OTHER NOTES ON THIS GAME:
Watching this game 25 years later it is astonishing how little is made of game 7 and the Mets having to face the dominant Scott if we get there. The first time it's mentioned that Scott would be the starter in a game 7 is the top of the 3rd inning. In the bottom of the 5th McCarver points out that if the Astros and Red Sox both win today (Clemens pitched for Boston in their game 7 win against the Angels on this day), both Scott and Roger Clemens would not be available for game 1 of the World Series. If this NLCS were to be played now, there would be montages of Scott striking out batters with Mets players collecting scuffed baseballs in the dugout, graphics showing Scott's numbers in the first two games, sound bites from both teams and league officials talking about the controversy. In 1986, barely a mention.
I still think Billy Hatcher should have caught Dykstra's ball in the 9th and could have caught Hernandez's ball in that inning as well.
The Mets also got a break when Bill Doran mistimed his jump on Wilson's soft-liner in the 9th.
Great moment in the 9th when Dave Smith's 1-2 pitch to Knight misses outside. Astros catcher Andy Ashby slammed his leg in frustration after the pitch is called a ball. Knight stands over the plate and yells back at Ashby, who gets in Knights face. Astros manager Hal Lanier comes to the mound with the sole purpose of waiting for the home plate ump, Fred Brocklander, to come to the mound so he can yell at him. As Brocklander makes his way to the mound, Astros SS Dickie Thon has to be held back by his teammates as he yells at Brocklander. It's a good 30 or so seconds of controlled pandemonium over a pitch that was a foot outside.

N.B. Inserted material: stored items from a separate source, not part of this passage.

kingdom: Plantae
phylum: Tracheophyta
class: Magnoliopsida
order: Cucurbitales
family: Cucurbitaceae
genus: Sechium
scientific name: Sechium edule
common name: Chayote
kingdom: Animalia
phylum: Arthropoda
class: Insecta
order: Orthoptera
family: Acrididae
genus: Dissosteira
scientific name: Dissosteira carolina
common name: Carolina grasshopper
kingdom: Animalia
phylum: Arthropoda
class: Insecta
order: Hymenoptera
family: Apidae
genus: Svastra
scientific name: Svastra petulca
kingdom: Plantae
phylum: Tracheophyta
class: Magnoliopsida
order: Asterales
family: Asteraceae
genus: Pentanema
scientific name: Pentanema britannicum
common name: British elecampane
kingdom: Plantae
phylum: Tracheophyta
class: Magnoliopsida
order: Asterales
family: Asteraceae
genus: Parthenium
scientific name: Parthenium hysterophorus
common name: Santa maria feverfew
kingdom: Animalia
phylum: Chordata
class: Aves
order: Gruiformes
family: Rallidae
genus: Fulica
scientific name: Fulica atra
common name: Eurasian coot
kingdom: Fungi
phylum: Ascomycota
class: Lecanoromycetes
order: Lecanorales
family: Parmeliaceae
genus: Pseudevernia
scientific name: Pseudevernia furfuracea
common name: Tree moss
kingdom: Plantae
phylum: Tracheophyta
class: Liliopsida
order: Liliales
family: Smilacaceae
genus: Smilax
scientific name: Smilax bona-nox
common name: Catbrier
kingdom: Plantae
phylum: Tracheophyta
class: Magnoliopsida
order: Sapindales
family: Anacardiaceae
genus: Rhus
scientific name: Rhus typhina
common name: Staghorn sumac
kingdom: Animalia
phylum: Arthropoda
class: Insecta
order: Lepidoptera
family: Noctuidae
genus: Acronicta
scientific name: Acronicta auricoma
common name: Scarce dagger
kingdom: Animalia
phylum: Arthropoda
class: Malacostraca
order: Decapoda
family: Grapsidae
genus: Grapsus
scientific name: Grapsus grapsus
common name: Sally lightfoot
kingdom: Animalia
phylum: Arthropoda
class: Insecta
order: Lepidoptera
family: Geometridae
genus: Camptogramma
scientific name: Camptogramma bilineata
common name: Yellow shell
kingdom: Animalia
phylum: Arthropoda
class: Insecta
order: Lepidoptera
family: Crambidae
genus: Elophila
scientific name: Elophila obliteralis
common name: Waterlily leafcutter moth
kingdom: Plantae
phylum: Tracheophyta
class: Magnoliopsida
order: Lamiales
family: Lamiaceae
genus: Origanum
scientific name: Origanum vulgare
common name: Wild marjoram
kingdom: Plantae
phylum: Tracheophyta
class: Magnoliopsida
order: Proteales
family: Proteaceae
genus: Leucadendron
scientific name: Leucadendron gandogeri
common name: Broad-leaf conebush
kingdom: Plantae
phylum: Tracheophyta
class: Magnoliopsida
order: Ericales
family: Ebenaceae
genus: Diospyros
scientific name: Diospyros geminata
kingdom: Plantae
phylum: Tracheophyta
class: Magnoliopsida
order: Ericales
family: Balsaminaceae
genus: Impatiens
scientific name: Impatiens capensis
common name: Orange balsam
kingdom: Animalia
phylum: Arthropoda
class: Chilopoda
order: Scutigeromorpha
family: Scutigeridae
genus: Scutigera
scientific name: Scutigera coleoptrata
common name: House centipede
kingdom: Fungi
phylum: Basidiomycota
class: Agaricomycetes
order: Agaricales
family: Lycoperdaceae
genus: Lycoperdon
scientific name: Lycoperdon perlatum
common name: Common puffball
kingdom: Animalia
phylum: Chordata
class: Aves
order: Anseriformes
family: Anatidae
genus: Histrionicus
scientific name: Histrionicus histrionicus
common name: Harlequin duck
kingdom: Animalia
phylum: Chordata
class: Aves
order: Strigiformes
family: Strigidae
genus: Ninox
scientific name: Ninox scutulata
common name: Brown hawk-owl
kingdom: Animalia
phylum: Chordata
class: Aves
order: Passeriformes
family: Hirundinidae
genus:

The Mets hit just .189 in the series, striking out 57 times.
The Mets made just 1 error in the series.
What they said after the game:
Gary Carter: "Mike Scott was our incentive to Win Game 6.We didn't want to face Him in Game 7.''
Bob Knepper: "For 8 innings, that's the best I've ever pitched."
Keith Hernandez: "That's the best series I've ever played in," and "If we had lost this series it would have been the biggest disappointment of my career."
Ray Knight: "This is my 16th year in professional baseball and I've never been involved in something so emotional and under such a mental strain and under as such physical as I have been in this series.
Mike Scott, who was named MVP, said "I'm numb."